Q1: Can it scrape private accounts or saved posts? No. It only collects content that is publicly accessible. Private accounts and saved/private collections are not supported.
Q2: What inputs are supported (profile, hashtag, location)? You can provide public profile URLs, hashtag feed URLs, or location URLs. The scraper detects the source type and uses the relevant extraction path to return normalized post records.
Q3: Why do like/comment counts sometimes look missing or different? Engagement visibility can vary by post and region, and some posts may hide likes or return partial values. The output preserves what is available and flags records where engagement is not visible.
Q4: How do I avoid duplicates across runs?
Enable deduplication using post_id (and optionally source_type + source_url) so re-runs don’t re-add the same post records to your dataset.
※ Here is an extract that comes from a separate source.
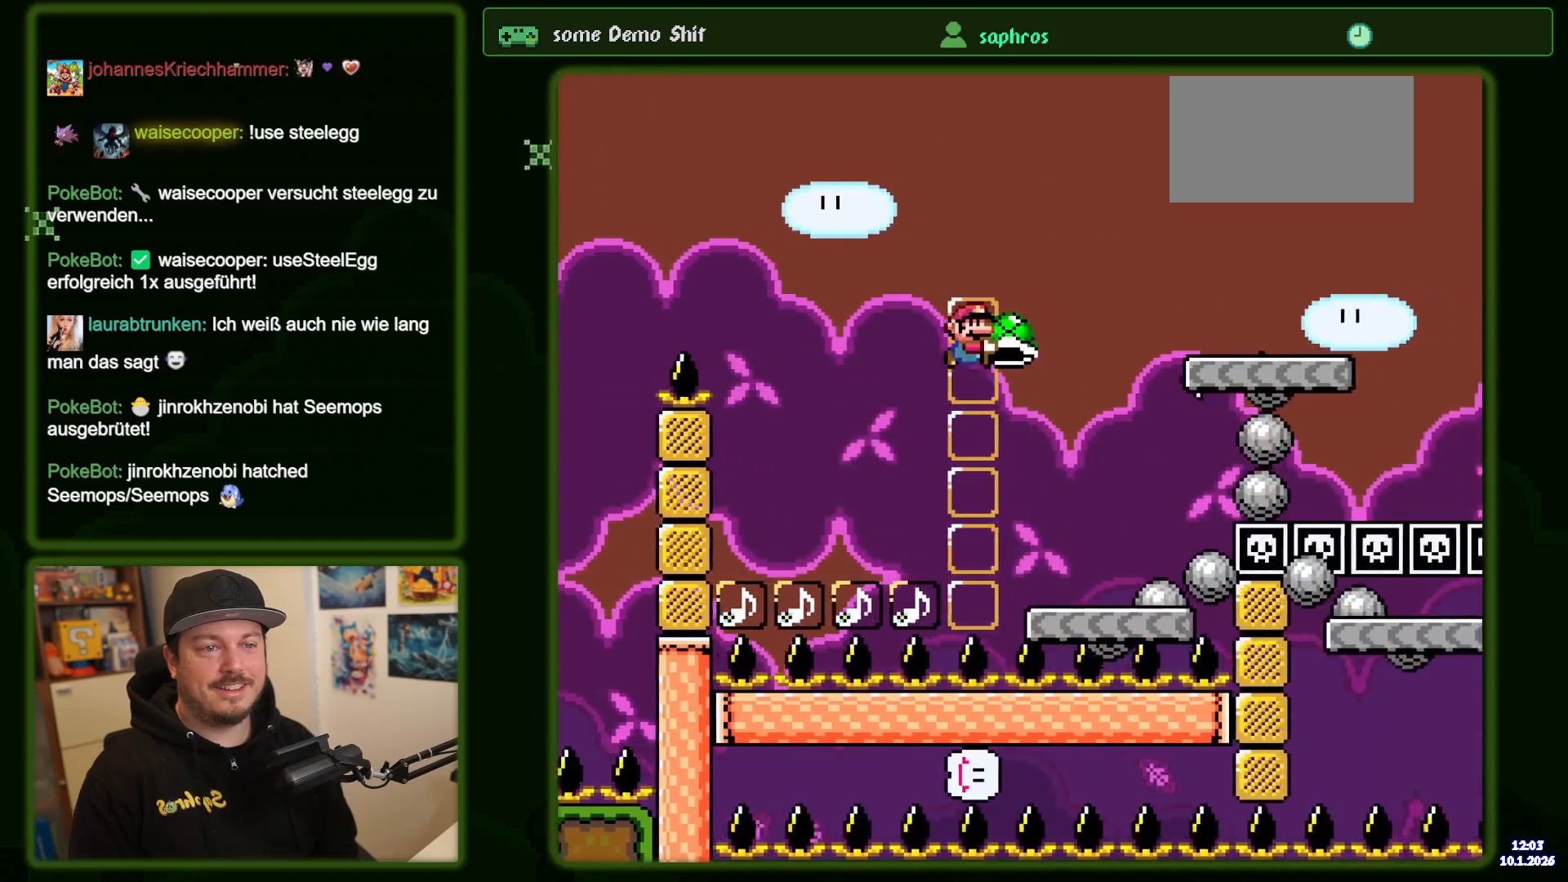
{"dt_ms": 500, "buttons": ["B", "Y"], "events": [[183, "DPAD_RIGHT", "up"], [283, "DPAD_LEFT", "down"], [383, "DPAD_LEFT", "up"]]}
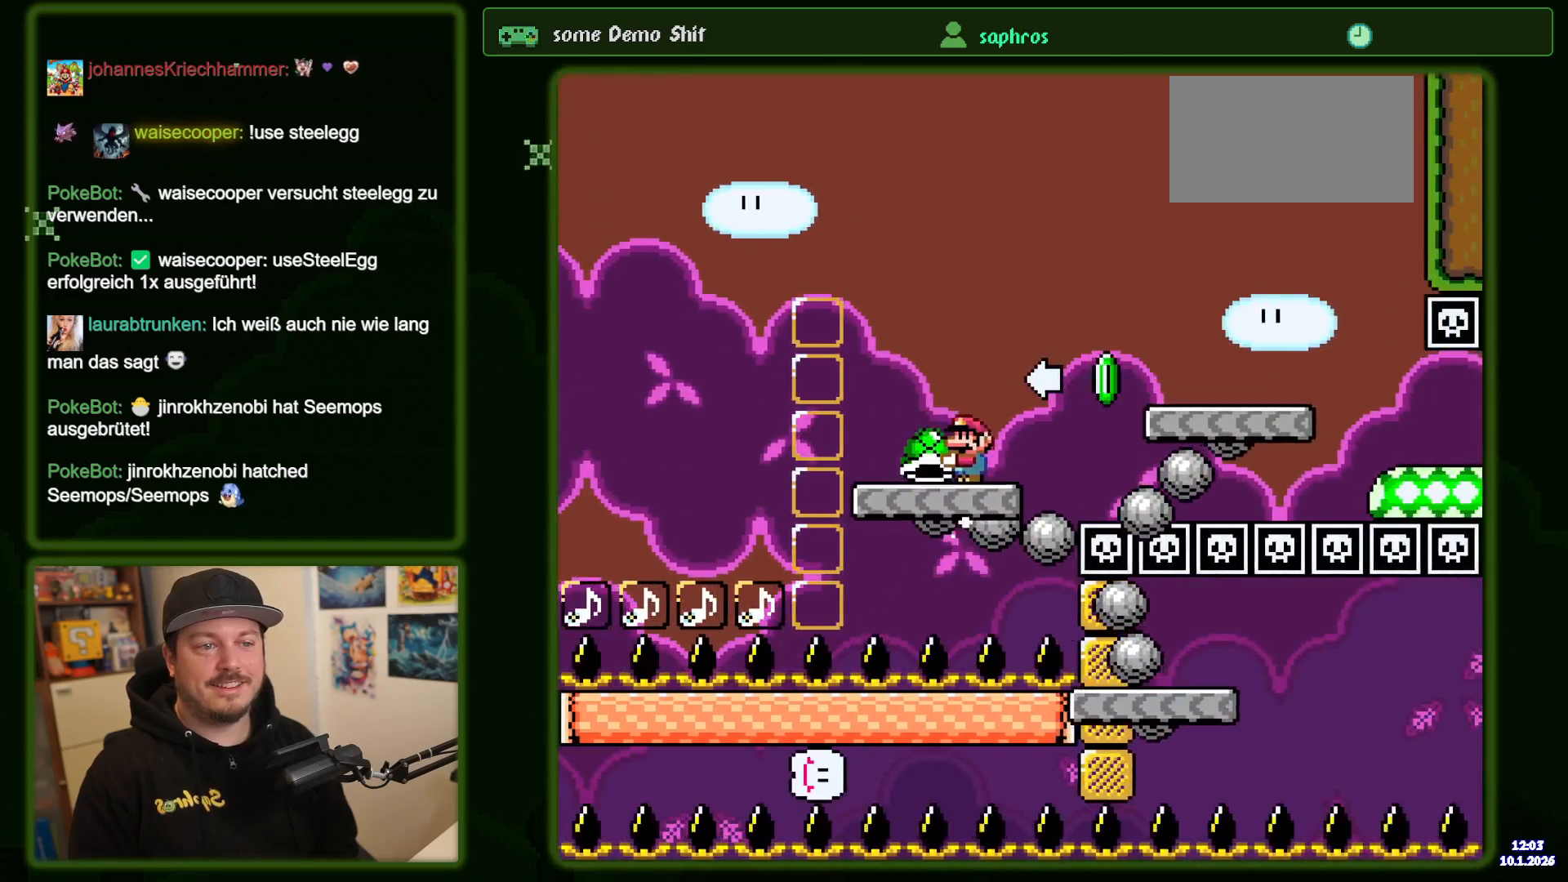
{"dt_ms": 500, "buttons": ["B", "Y"], "events": []}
Primary Metric: Average collection speed of 800–1,500 posts per hour per worker on public sources, depending on media density and carousel frequency.
Reliability Metric: 95–98% run success rate across mixed inputs (profiles + hashtags + locations) when using safe pacing and retries.
Efficiency Metric: Typical throughput of 10–25 post records per minute with moderate resource usage, with higher throughput on single-profile runs.
Quality Metric: 90–99% field completeness for core fields (post_url, caption_text, media_urls, timestamps), with engagement fields varying based on visibility.